Lennar’s operating model is centered on consistency, capital efficiency, and scale. The builder has placed an emphasis on even flow production, prioritizing steady starts and sales rather than reacting sharply to market swings. Even amid a challenging 2025 housing market, Lennar grew closings by 3% to 82,583.
In 2025, Lennar also continued its pivot toward a land-light model. The builder’s spin-off of Millrose Properties at the end of 2024 was a continuation of Lennar’s volume-based strategy, allowing the builder to hold more land off balance sheet.

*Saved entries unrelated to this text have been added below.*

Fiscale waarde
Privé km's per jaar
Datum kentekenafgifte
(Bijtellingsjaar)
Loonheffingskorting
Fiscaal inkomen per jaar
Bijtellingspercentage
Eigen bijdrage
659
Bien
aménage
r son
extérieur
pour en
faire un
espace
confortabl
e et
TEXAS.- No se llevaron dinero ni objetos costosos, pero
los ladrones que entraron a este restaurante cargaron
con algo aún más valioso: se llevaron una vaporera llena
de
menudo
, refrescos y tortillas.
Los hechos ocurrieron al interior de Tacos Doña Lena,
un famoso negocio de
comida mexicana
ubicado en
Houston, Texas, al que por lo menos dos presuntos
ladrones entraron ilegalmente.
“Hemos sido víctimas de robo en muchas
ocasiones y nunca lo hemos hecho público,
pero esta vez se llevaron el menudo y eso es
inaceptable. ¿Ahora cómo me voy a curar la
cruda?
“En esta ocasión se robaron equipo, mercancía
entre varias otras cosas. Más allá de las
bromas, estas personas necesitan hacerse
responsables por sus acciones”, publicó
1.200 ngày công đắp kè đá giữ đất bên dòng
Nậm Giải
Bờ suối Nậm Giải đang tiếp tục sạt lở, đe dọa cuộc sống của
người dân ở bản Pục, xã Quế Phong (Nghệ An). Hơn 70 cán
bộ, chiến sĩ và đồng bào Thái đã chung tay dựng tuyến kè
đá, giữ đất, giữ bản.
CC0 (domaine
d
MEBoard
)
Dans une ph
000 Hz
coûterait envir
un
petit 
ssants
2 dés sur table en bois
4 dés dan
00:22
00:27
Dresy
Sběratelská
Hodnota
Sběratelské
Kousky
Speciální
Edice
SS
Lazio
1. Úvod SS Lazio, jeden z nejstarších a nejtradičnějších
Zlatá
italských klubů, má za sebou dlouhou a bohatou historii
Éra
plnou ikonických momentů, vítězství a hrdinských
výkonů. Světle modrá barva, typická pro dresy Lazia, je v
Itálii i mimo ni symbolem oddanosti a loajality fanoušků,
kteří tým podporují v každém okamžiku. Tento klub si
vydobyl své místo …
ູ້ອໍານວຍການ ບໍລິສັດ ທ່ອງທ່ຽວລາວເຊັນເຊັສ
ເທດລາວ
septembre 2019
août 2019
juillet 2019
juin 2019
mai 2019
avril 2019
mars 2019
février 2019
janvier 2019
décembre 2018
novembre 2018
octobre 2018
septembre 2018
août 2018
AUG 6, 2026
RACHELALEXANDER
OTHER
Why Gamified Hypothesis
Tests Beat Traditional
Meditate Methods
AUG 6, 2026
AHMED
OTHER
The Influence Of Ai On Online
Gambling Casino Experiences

As recently as the first quarter of 2026, Lennar now holds less than 5% of its land on balance sheet, reducing home building inventory from $20 billion two years ago to $10.5 billion.
Underlying these two strategic pillars is a focus on operational consistency and technology integration to enhance construction processes and the customer experience. Lennar’s vertical construction costs have declined by 10% over the past two years alongside measurable gains from technology initiatives that are improving cycle times.
Lennar is also managing incentives, driving down costs, and preserving its volume. While margins remain pressured due to elevated incentives, CEO Stuart Miller said the company is prepared to pivot when pent-up demand is reactivated. Lennar has a portfolio spanning 30 states and more than 1,700 active communities and is integrating new markets inherited from its 2024 acquisition of Rausch Coleman.
“Our numbers are not yet where we’d like them to be, but the trajectory is just right,” Miller said. “Costs are coming down, volume is holding. Our asset-light platform is functioning extremely well, and technology initiatives are beginning to yield real and measurable results.”